Nuestra Señora de la Divina Providencia
El propio Jesús, Hijo del Dios Altísimo, se hace carne mortal en las entrañas virginales de María Santísima, y no nace en un palacio sino en un pesebre, dándonos ejemplo de humildad suprema y estrechez sublime… El rico por esencia se hace pobre “para enriquecernos con su pobreza” (2 Cor. 8, 9), y se nos revela en su debilidad.
Con esto quiere enseñarnos que la verdadera riqueza del hombre son sus virtudes, pues es aquello que más plenamente lo une a Dios. Las riquezas exteriores son necesarias para él en cuanto pueden favorecer la práctica del bien y la virtud, y sean ordenadas como recurso y ejercicio de la bondad; pero no son un bien en sí mismas, sino un bien secundario. Si ellas impiden el ejercicio de la virtud, no pueden ser consideradas entre las cosas buenas, sino entre las malas.

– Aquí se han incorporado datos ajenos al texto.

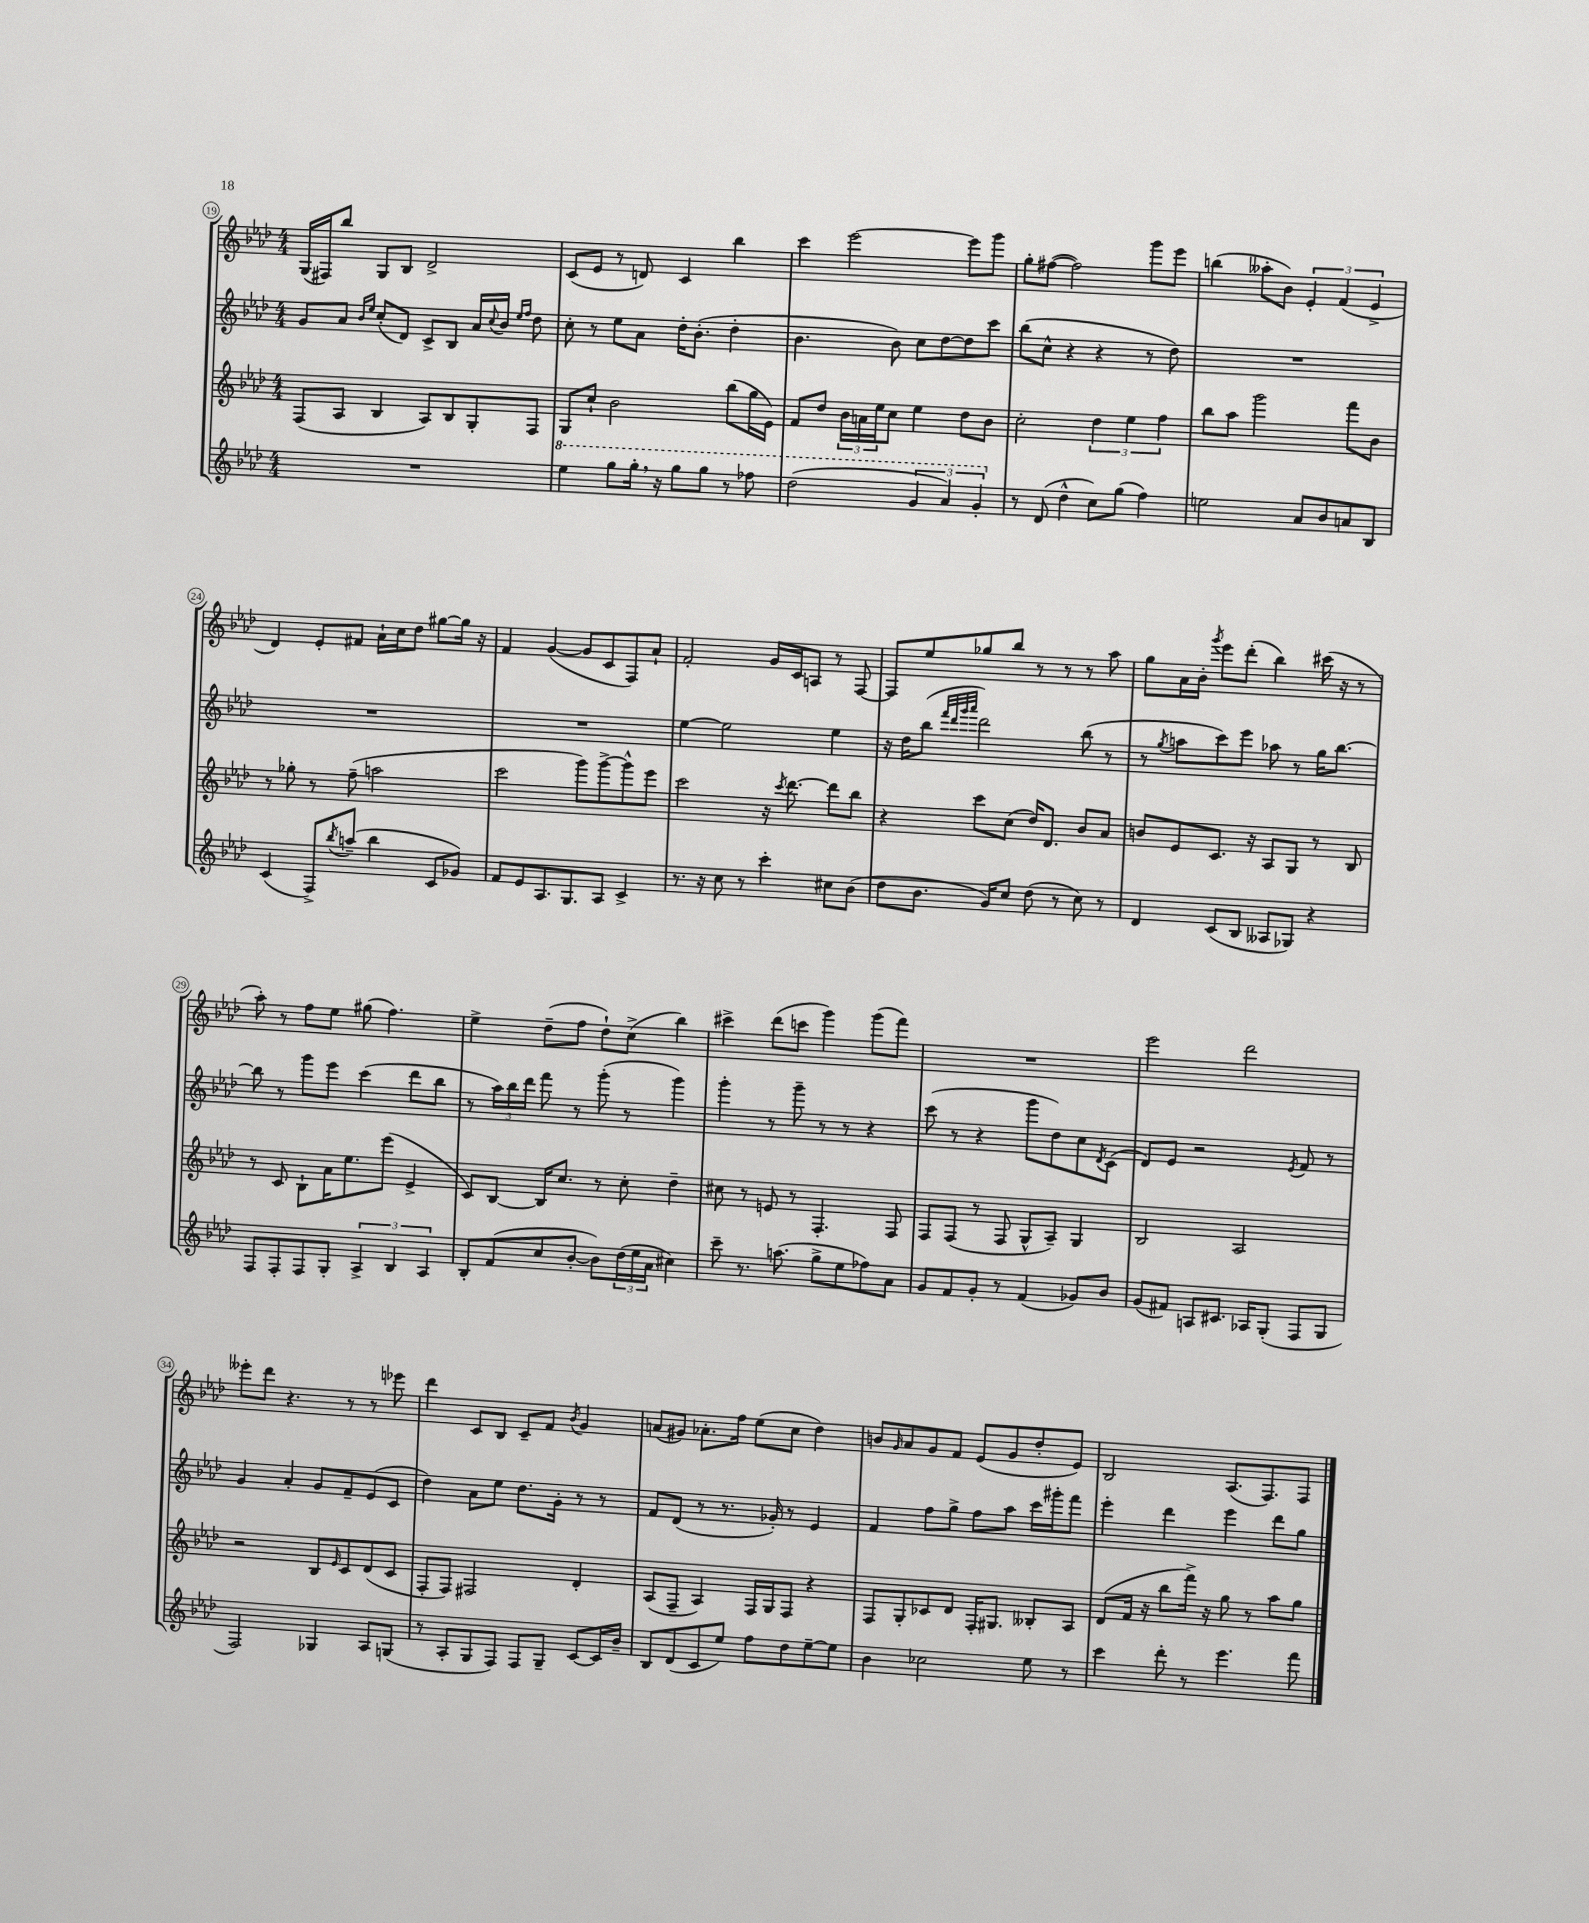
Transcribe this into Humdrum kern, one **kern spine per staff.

El espíritu humano tiene la tendencia natural de querer sumergirse paulatinamente en la riqueza, lo cual puede hacerlo insensible al valor del sacrificio, propio de la vida cristiana. La pobreza, al contrario, “es laudable”, como nos lo enseña Santo Tomás, “porque al librar al hombre de las preocupaciones terrenas, le permite consagrarse con mayor libertad a las cosas divinas” (Contra Gentiles III, c. 133).

“Bienaventurados los pobres de espíritu, porque de ellos es el Reino de los cielos…”
Podríamos aún afirmar que una cosa es la pobreza material y otra es la pobreza de espíritu, la cual es elevada por Nuestro Señor a la categoría de bienaventuranza: “Bienaventurados los pobres de espíritu, porque de ellos es el Reino de los cielos…” (Mt. 5:3-12)
Entonces, ¿qué es propiamente esta pobreza de espíritu? Creemos que ella tiene la categoría de virtud sobrenatural, pues es algo que sólo con la gracia puede conseguirse. Quien muere a sí mismo, a su orgullo, a sus pasiones y malos hábitos, se empobrece de ello y se configura en Cristo. Por lo tanto, se enriquece con todas las virtudes del Señor, se llena de pureza de intención, de espíritu sobrenatural, de confianza y de fuerza, de celo por el bien; se inflama en el amor a Dios y en el deseo de servirle; no teme el sacrificio, se expone a la crítica y a las burlas; está dispuesto a un desprenderse completo de sí mismo, a un reconocimiento absoluto de su contingencia y limitación natural, y a un depender completo de Dios y de su gracia; en suma, a una actitud humilde y deseosa de hacer en todo la voluntad de su Señor, siempre agradecido de sus dones, desapegado de sus cualidades naturales o sobrenaturales, dócil a la gracia, generoso con sus hermanos…
Una persona puede ser inmensamente rica, pero al mismo tiempo desapegada completamente de sus bienes… Esa persona es un “pobre de espíritu”, que goza -por así decir- ya en vida, de la bienaventuranza de los justos. Su alma es pacífica y tranquila, nada le inquieta, pues tiene su corazón puesto en Dios y se alegra en su presencia; posee los frutos del Espíritu que son: Caridad, gozo, paz, paciencia, longanimidad, bondad, benignidad, mansedumbre, fe, modestia, continencia, y castidad.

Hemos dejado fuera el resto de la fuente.